Braccato da presenze minacciose, Wilde si renderà conto che c’è un solo, doloroso modo per risolvere il caso: scendere sempre più a fondo, fino a trovarsi di fronte al volto sfigurato di Napoli, nel quale sembra riflettersi la sua stessa anima. A metà strada tra brillante poliziesco e raffinato esperimento metaletterario, Sirene senza enigmi offre un ritratto inedito ma plausibile di uno degli autori più amati e disprezzati della letteratura, in una città che genera e custodisce infinite storie.
MARIANO RIZZO è archivista, paleografo e restauratore di libri antichi.
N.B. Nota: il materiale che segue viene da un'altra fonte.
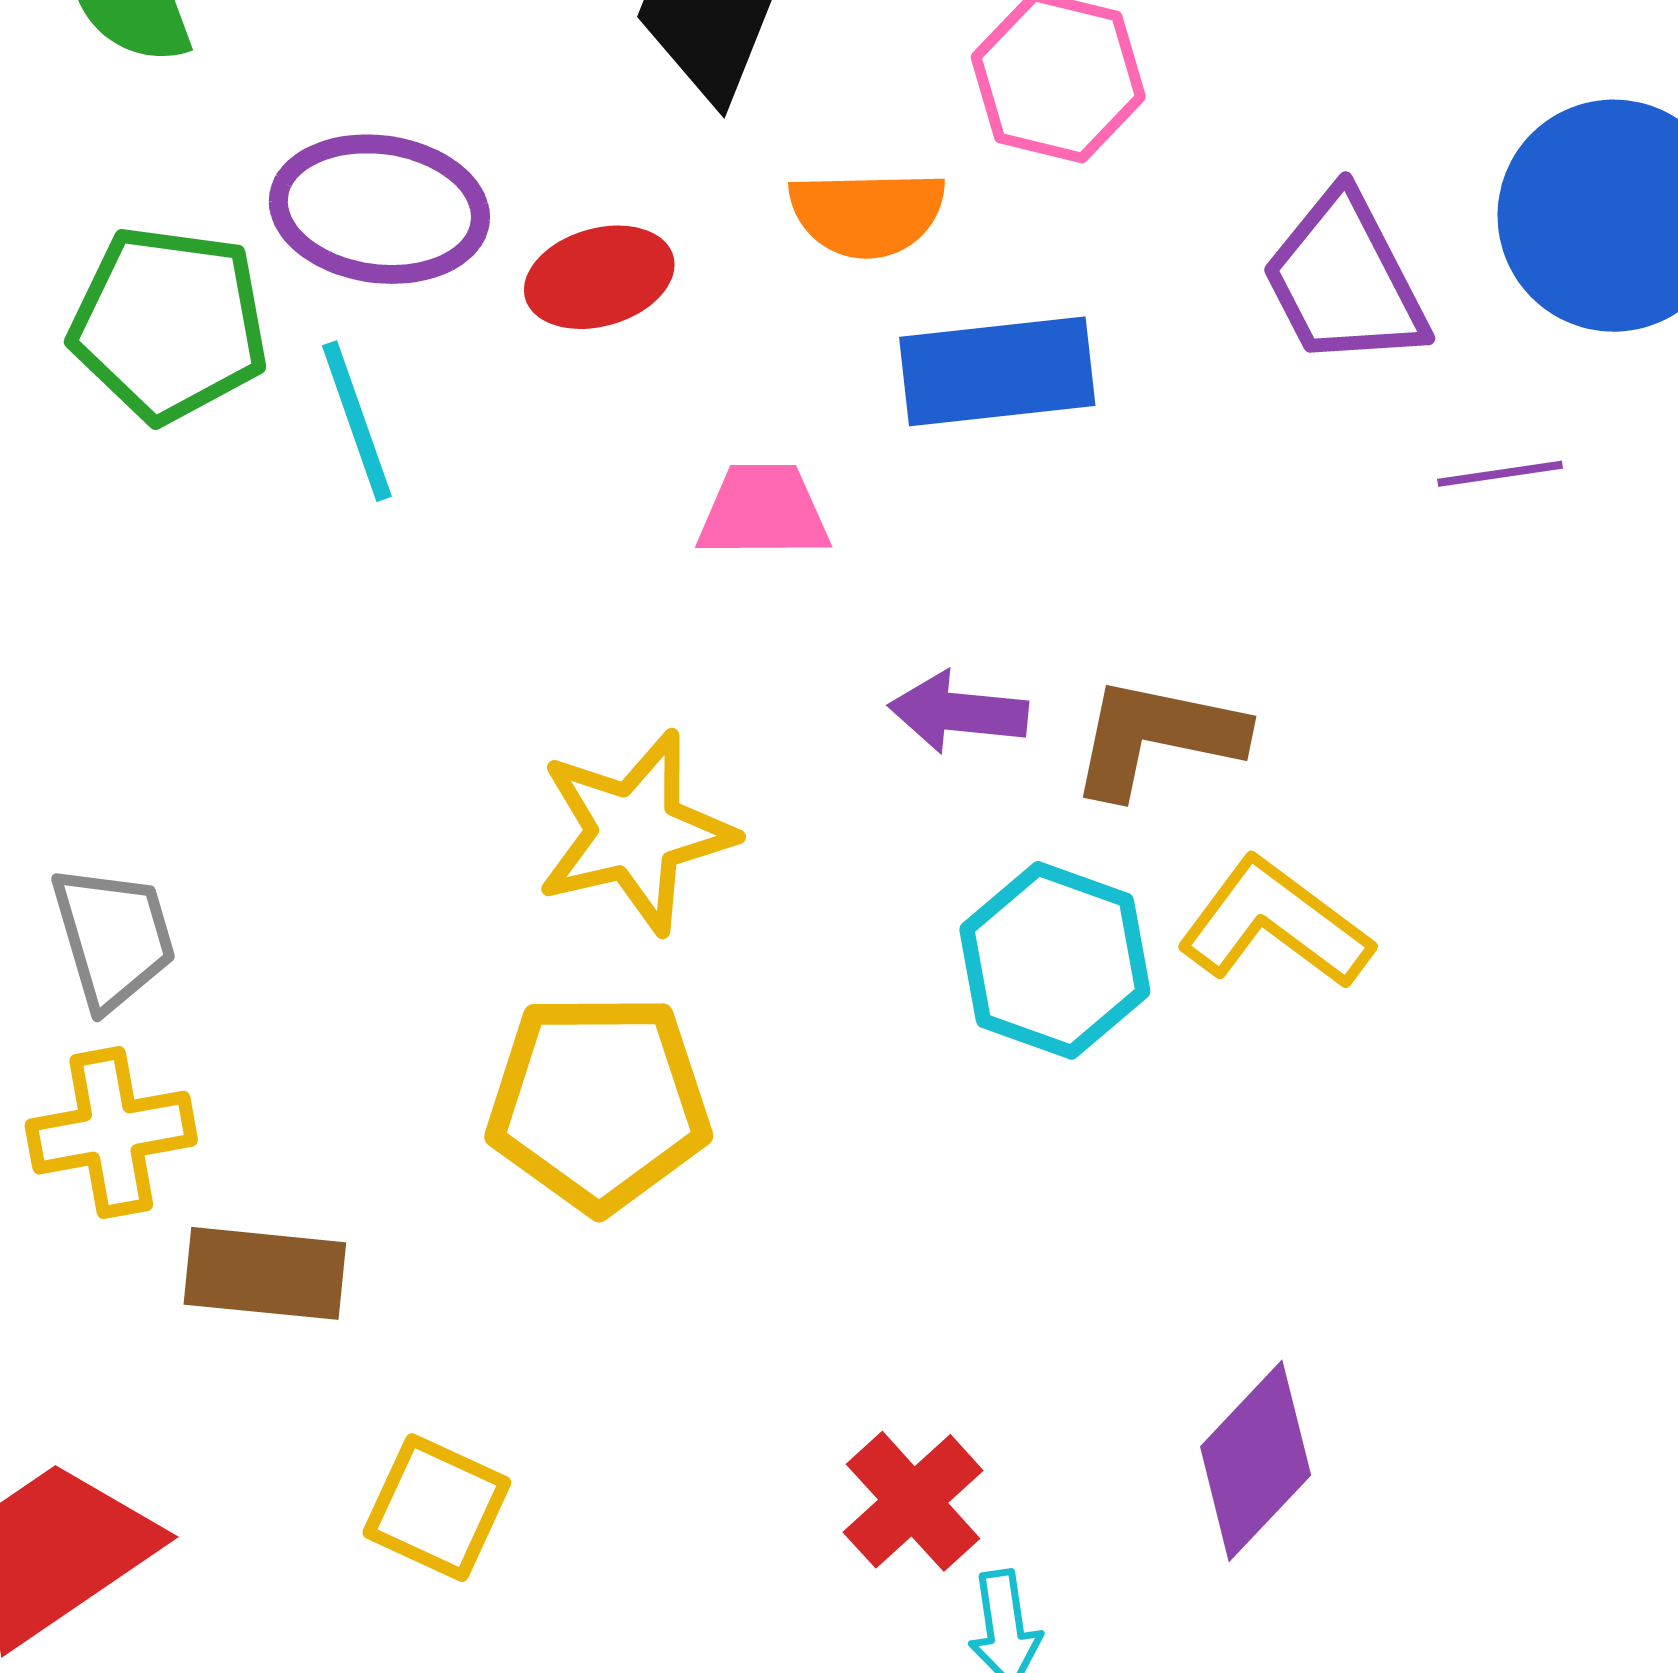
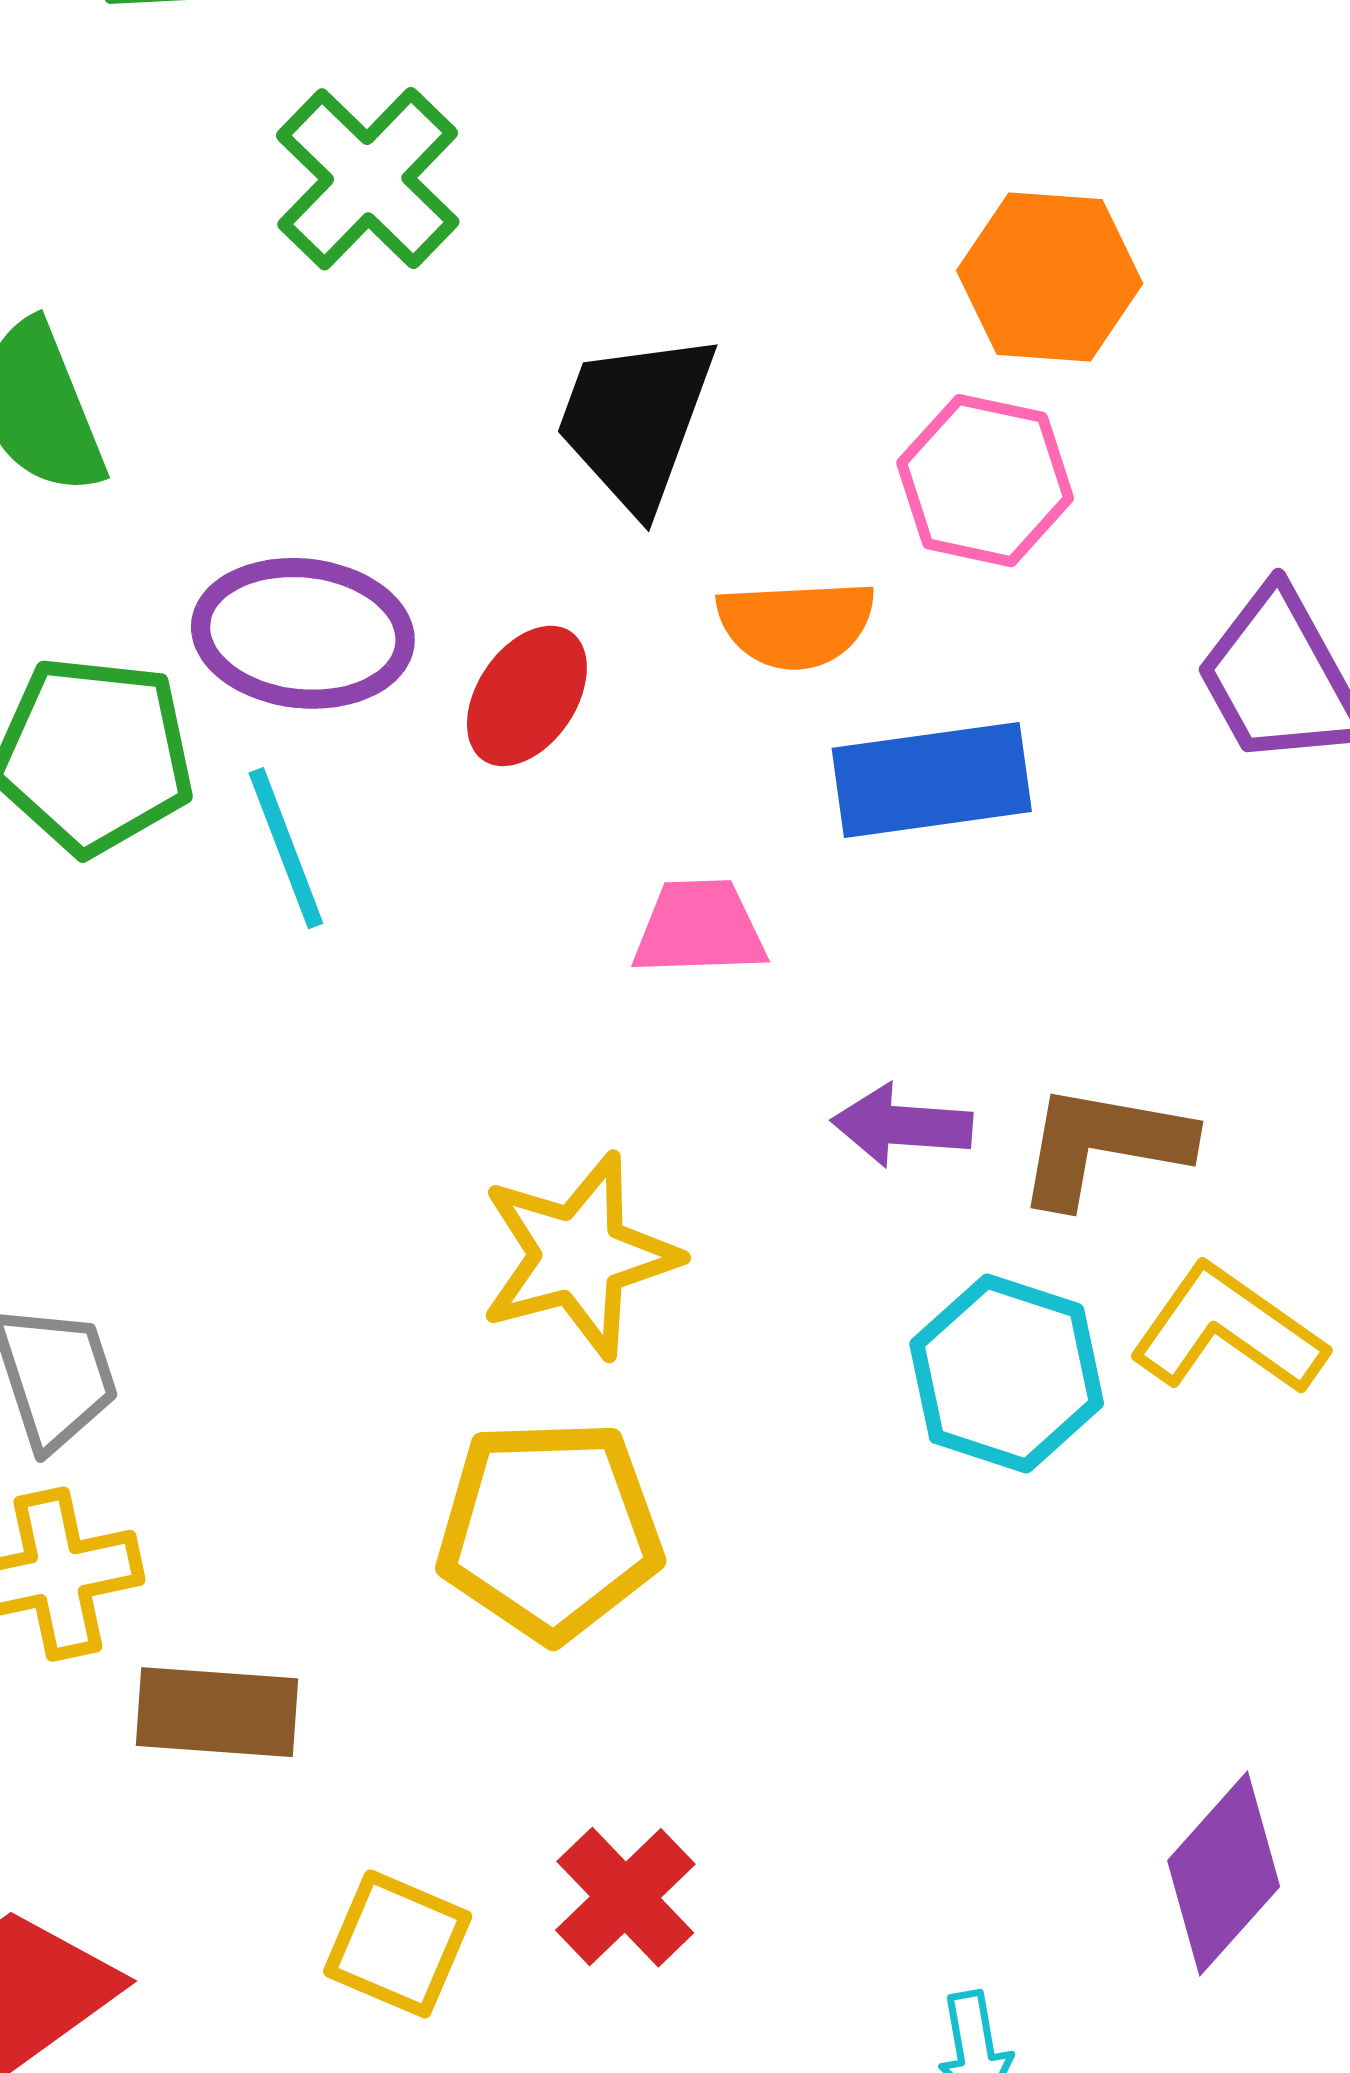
red ellipse: (599, 277) -> (527, 696), turned -38
red cross: (913, 1501) -> (625, 1897), moved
Collabora con testate di respiro nazionale ed è autore di saggi e testi teatrali. Per Besa ha già pubblicato i romanzi storici Nella forza non eguali e L’Aspide di Puglia, ambientati nel Regno di Napoli del XVII secolo e incentrati sulle figure di Giangirolamo II Acquaviva d’Aragona (il “Guercio di Puglia”) e sua moglie Isabella Filomarino.